Corals and especially the Great Barrier Reef (GBR) is at a much higher risk due to ocean acidification, a new study has found. The finding highlights the most vulnerable regions to the phenomenon, something which is essential for future conservation measures.

Simulated color of the ocean over the Great Barrier Reef. Images are constructed by combining the optically active constituents in the water simulated by the eReefs models. Green hues represent phytoplankton blooming, dark blues the deep ocean waters, and browns the sediments. Credit: Mathieu Mongin.

Some call it “the evil twin of global warming”, while others call it “the other CO2 problem” – ocean acidification is often underlooked, although it threatens to do massive damage to the ocean’s inhabitants.

How it happens

When we emit carbon dioxide (CO2) into the atmosphere, not all of it stays there as a greenhouse gas. An estimate 30-40% of the carbon dioxide from human activity released into the atmosphere dissolves into oceans, rivers, and lakes. Due to its chemical characteristics, much of it interacts with water to form carbonic acid. Some of these extra carbonic acid molecules react with a water molecule to give a bicarbonate ion and a hydronium ion, thus increasing ocean acidity (H+ ion concentration).

Since the industrial revolution began, it is estimated that surface ocean pH has dropped by slightly more than 0.1 units on the logarithmic scale of pH, representing about a 29% increase in H+. This is already causing massive problems, and researchers believe the worst is yet to come.

Why this matters – a lot

There’s not a creature in the oceans that is unaffected by this increase in acidification. Depressing metabolic rates in jumbo squid, depressing the immune responses of blue mussels, and coral bleaching are just a few in a sea of problems. But the largest issue is with calcifying organisms.

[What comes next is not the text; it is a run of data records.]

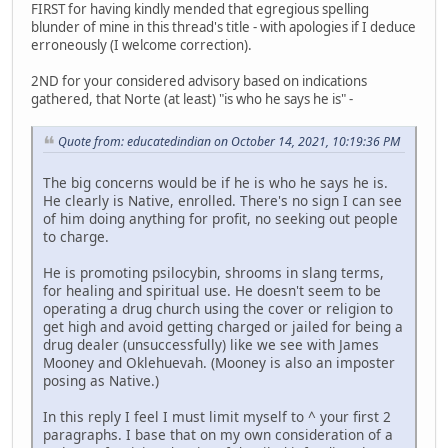
FIRST for having kindly mended that egregious spelling
blunder of mine in this thread's title - with apologies if I deduce
erroneously (I welcome correction).
2ND for your considered advisory based on indications
gathered, that Norte (at least) "is who he says he is" -
Quote from: educatedindian on October 14, 2021, 10:19:36 PM
The big concerns would be if he is who he says he is.
He clearly is Native, enrolled. There's no sign I can see
of him doing anything for profit, no seeking out people
to charge.
He is promoting psilocybin, shrooms in slang terms,
for healing and spiritual use. He doesn't seem to be
operating a drug church using the cover or religion to
get high and avoid getting charged or jailed for being a
drug dealer (unsuccessfully) like we see with James
Mooney and Oklehuevah. (Mooney is also an imposter
posing as Native.)
In this reply I feel I must limit myself to ^ your first 2
paragraphs. I base that on my own consideration of a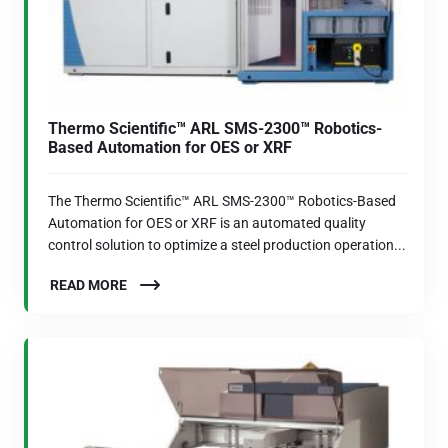
Thermo Scientific™ ARL SMS-2300™ Robotics-
Based Automation for OES or XRF
The Thermo Scientific™ ARL SMS-2300™ Robotics-Based
Automation for OES or XRF is an automated quality
control solution to optimize a steel production operation...
READ MORE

Many of the ocean’s creatures have carbonate shells – they rely on synthesizing the calcium and carbon shell. The thing is, the more acidic the environment is, the higher the concentration of calcium needed to synthesize the shell. In other words, the more acidification in the oceans, the harder it is for animals to create their shells.

Corals typically build their skeletons with aragonite, a form of calcium carbonate (CaCO3) so they fall into this category. Atmospheric CO2 is altering the chemistry of the sea water, so that CaCO₃ is less able to be deposited from solution. This implies that the so-called ‘aragonite saturation state’ of seawater, a measure of the ability of CaCO₃ to be deposited, is being progressively reduced.

What the study found

Like most processes that happen on a global scale, there is a great deal of heterogeneity between different areas. Mathieu Mongin and his colleagues from CSIRO Oceans and Atmosphere in Australia combined modeled data with field observations to determine how this variability is expressed for the GBR. The authors show that there is up to about 50% more spatial variability in aragonite saturation levels than previously thought and that this variability is mostly governed by the depletion of carbonate ions through coral growth upstream (mainly in reefs in the north and along the edge of the GBR). Southern reefs are at a much higher risk than previously anticipated.

However authors warn that this is just the picture painted by the acidification – there are also other factors to be taken into consideration, especially human pressures. Still, this is very concerning news. More variability doesn’t bode well when they factored in models of climate change over the next century. Even the best possible future carbon emissions scenario may produce significant losses on the Great Barrier Reef, the researchers write.